Überhaupt fand ich die Stimmung an den verschiedenen Schauplätzen gut getroffen. Egal, an welchem Ort die Handlung spielte, ich hatte immer das Gefühl, mitten drin dabei zu sein. Die Figuren waren zum Leben erwacht, das Kopfkino lieferte farbige Bilder, die ich aber vermutlich nicht unbedingt im Kino oder auf dem TV-Bildschirm sehen möchte. Denn was hier der Fantasie überlasssen bleibt oder nur angedeutet wird, würde dort unbarmherzig gezeigt werden müssen. Oder ließe sich nur schwer in die Filmsprache übersetzen.

Wo man hinschaut, scheint die Welt im Umbruch zu sein. Geht eine Ordnung unter, ohne daß ersichtlich wäre, was für eine neue folgen wird. Mein Vater wurde in den letzten Tagen des Ersten Weltkrieges geboren. Ich habe mich oft gefragt, wie das damals für die Menschen wohl gewesen ist, in was für eine Welt die Kinder hineingeboren wurden. Hier im Buch wird diese Welt lebendig, diese Frage zumindest teilweise beantwortet.

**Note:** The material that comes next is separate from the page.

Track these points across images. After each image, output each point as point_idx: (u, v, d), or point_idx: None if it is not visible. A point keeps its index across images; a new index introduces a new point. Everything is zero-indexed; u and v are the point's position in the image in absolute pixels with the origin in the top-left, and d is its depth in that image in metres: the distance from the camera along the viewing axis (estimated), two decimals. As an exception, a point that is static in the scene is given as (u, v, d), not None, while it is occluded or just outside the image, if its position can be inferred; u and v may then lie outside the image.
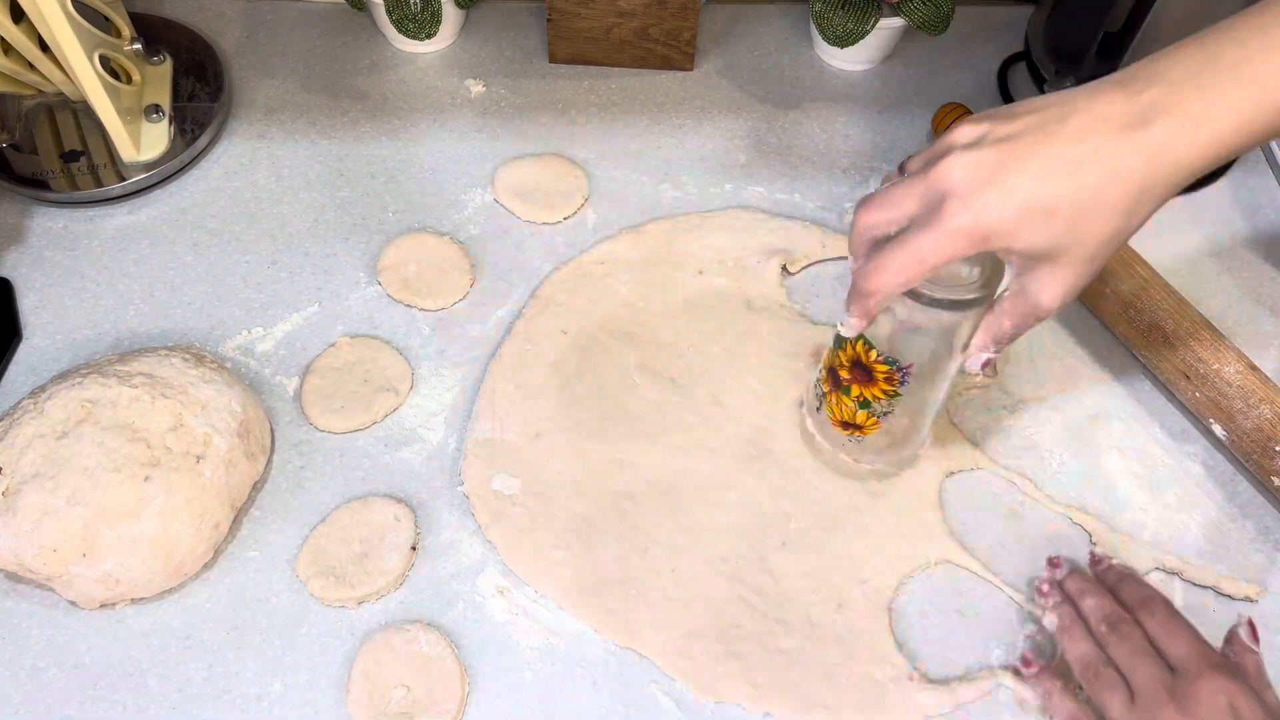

„Sturmwolken über dem Horizont“ hat mir deutlich besser gefallen als „Himmel über fremdem Land“. Mit einer gewissen Beklemmung beginne ich nun den dritten und abschließenden Band der Trilogie. und ich habe durchaus Angst um Philippe und Demy, Hannes und Edith, Robert und Anki, um Henny, die Chabenskis und wie sie alle heißen. Denn ich fürchte, nicht alle werden die letzten Kriegsjahre überleben. Ein starker und mitreißender Mittelband der Trilogie, unbedingt lesenswert.


Kurzfassung

Im Sturm fegen die Jahre des Ersten Weltkrieges die Welt- und Gesellschaftsordnung hinweg. Lesenswertes Porträt einer untergehenden Epoche.